Peter Chubb wrote: [snip]
Hmmm. With my machine, nvidia-settings shows two monitors attached, with one turned off. If you don't see that then maybe the second output is broken or something.
The nvidia-settings software detects the second monitor fine, and displays it in the dialog box, allows me to "enable it" as twin view and re-configures the desktop as if all is there. The only thing is the monitor itself doesn't come out of power save mode. If I switch to analog, and back to digital, the power light stays "green" for a few moments then switches to power save. So I guess it's not just not responding to a "wake up" signal, it doesn't see any video signal at all.
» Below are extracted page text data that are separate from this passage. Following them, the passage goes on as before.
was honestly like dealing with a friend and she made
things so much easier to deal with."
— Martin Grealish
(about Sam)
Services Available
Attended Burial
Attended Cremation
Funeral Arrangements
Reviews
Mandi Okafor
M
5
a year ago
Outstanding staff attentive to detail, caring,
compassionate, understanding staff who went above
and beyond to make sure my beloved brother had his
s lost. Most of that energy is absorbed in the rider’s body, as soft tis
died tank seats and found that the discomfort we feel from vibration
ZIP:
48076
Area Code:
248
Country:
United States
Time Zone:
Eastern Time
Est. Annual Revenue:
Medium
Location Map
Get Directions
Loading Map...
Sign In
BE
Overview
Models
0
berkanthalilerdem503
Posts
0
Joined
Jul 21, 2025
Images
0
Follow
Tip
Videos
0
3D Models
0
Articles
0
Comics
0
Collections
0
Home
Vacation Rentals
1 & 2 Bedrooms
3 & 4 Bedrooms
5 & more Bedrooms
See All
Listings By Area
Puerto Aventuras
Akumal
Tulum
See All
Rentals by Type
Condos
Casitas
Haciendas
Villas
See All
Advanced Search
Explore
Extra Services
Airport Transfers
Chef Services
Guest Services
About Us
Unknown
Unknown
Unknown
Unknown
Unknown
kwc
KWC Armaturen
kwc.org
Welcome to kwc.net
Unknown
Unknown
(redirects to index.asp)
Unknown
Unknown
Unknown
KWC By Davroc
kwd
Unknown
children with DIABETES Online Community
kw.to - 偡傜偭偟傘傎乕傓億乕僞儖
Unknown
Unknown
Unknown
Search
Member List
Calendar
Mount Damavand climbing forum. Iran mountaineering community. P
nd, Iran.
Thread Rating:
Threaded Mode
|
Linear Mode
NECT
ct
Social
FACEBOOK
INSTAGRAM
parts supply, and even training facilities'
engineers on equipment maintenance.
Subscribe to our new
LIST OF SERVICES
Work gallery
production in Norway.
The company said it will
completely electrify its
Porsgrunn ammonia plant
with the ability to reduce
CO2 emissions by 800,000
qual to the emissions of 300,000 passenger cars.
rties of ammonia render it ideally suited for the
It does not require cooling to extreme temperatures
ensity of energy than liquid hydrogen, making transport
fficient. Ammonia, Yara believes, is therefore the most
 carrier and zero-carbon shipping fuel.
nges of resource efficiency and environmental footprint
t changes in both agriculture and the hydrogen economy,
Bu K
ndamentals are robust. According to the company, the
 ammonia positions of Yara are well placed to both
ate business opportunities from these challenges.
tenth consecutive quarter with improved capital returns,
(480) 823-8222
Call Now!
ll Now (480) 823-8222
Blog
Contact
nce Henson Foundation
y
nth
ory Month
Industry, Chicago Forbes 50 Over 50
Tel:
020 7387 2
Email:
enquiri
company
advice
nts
Maybe it's just as simple as a dud splitter cable, but it does allow the card to detect the monitor correctly, so the cable is good for that function so cable would have to be partially faulty, broken pin /wire on the video side. Unfortunately I don't have any other kit to try to eliminate that possibility. Might be able to temporary install windows and see if that works dual screen, if so then I know it's a software issue not a hardware one.
The free driver detects all attached monitors for me.
Hummmm, the "nv" driver only shows the primary screen it doesn't detect the other screen.
You can also try the vesa driver -- crap performance, but it may work for you, at least to validate that the output works.
Thanks for that info, I'll give that a go. If I can prove that the hardware works with just one configuration then I know it's a software issue.